Casino Royale is the only Ian Fleming book I've read. I read it about three years ago. Back in the late eighties and early nineties, I read a ton of Frederick Forsyth and Tom Clancy. I realize that Clancy built upon Forsyth, who in turn built upon Fleming, but Fleming does not hold up well... in my opinion.

Near the beginning, while gambling the Queen's money against Le Chiffre, Bond has about twenty alcoholic beverages in twenty-four hours. And he really only stops drinking when he finally ends up in the hospital. He is a high functioning alcoholic... and completely unprofessional.

I know espionage has changed radically from WW2. I know police procedure has codified. I know communications have improved. I know the science of physics, automobile safety and medical forensics have grown. So I tried to understand these things and take them with a grain of salt. But at the beginning of chapter ten, The Crawling of the Skin, Bond crashes his personal car (used on assignment in a foreign land). The car is a convertible with the top down and Bond is not wearing a seat belt.
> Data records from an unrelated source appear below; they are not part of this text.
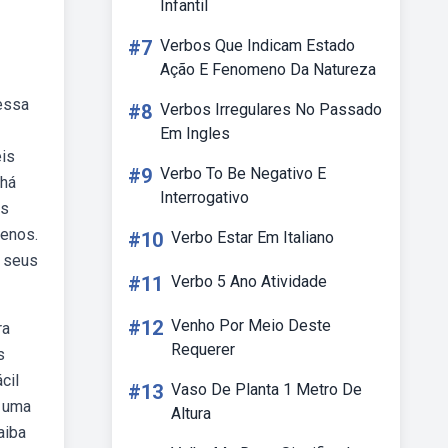
Infantil
#7
Verbos Que Indicam Estado
Ação E Fenomeno Da Natureza
 essa
#8
Verbos Irregulares No Passado
Em Ingles
eis
#9
Verbo To Be Negativo E
 há
Interrogativo
os
uenos.
#10
Verbo Estar Em Italiano
s seus
#11
Verbo 5 Ano Atividade
#12
Venho Por Meio Deste
ra
Requerer
s
cil
#13
Vaso De Planta 1 Metro De
e uma
Altura
aiba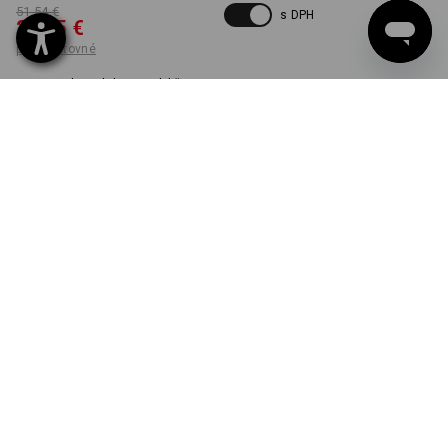
51,54 €
s DPH
27,05 €
plus poštovné
Dodacia lehota približne 3
– 5 pracovných dní
FARBA
VEĽKOSŤ
48
vybrať
vybrať
zelená / výstražná žltá
Kus
DORUČENIE DO VYPREDANIA ZÁSOB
He flips the car.... and is merely stunned. More likely Bond would have been killed, not merely stunned.

I know our world revolves around political correctness... and I know sexual attitudes have changed... certain meanings of words have evolved... yet the following passage remains difficult for me to understand. Bond is reflecting upon his first night with Vesper.... from chapter twenty-three, Tide of Passion:

But somehow she had crept under his skin and over the last two weeks his feelings had gradually changed.
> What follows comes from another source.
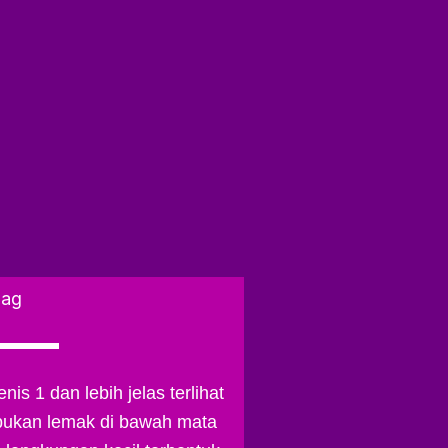
bag
is 1 dan lebih jelas terlihat
pukan lemak di bawah mata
He found her companionship easy and unexacting. There was something enigmatic about her which was a constant stimulus. She gave little of her real personality away and he felt that however long they were together there would always be a private room inside her which he could never invade. She was thoughtful and full of consideration without being slavish and without compromising her arrogant spirit. And now he knew that she was profoundly, excitingly sensual, but that the conquest of her body, because of the central privacy in her, would each time have the sweet tang of rape. Loving her physically would each time be a thrilling voyage without the anticlimax of arrival She would surrender herself avidly, he thought, and greedily enjoy all the intimacies of the bed without ever allowing herself to be possessed.
 
I read it in my early teens and I was convinced for a lot of years afterwards that it was only safe to drink vodka if you first put black pepper in it
 
I read it in my early teens and I was convinced for a lot of years afterwards that it was only safe to drink vodka if you first put black pepper in it
And don’t forget to order double toast with your caviar, they never bring enough.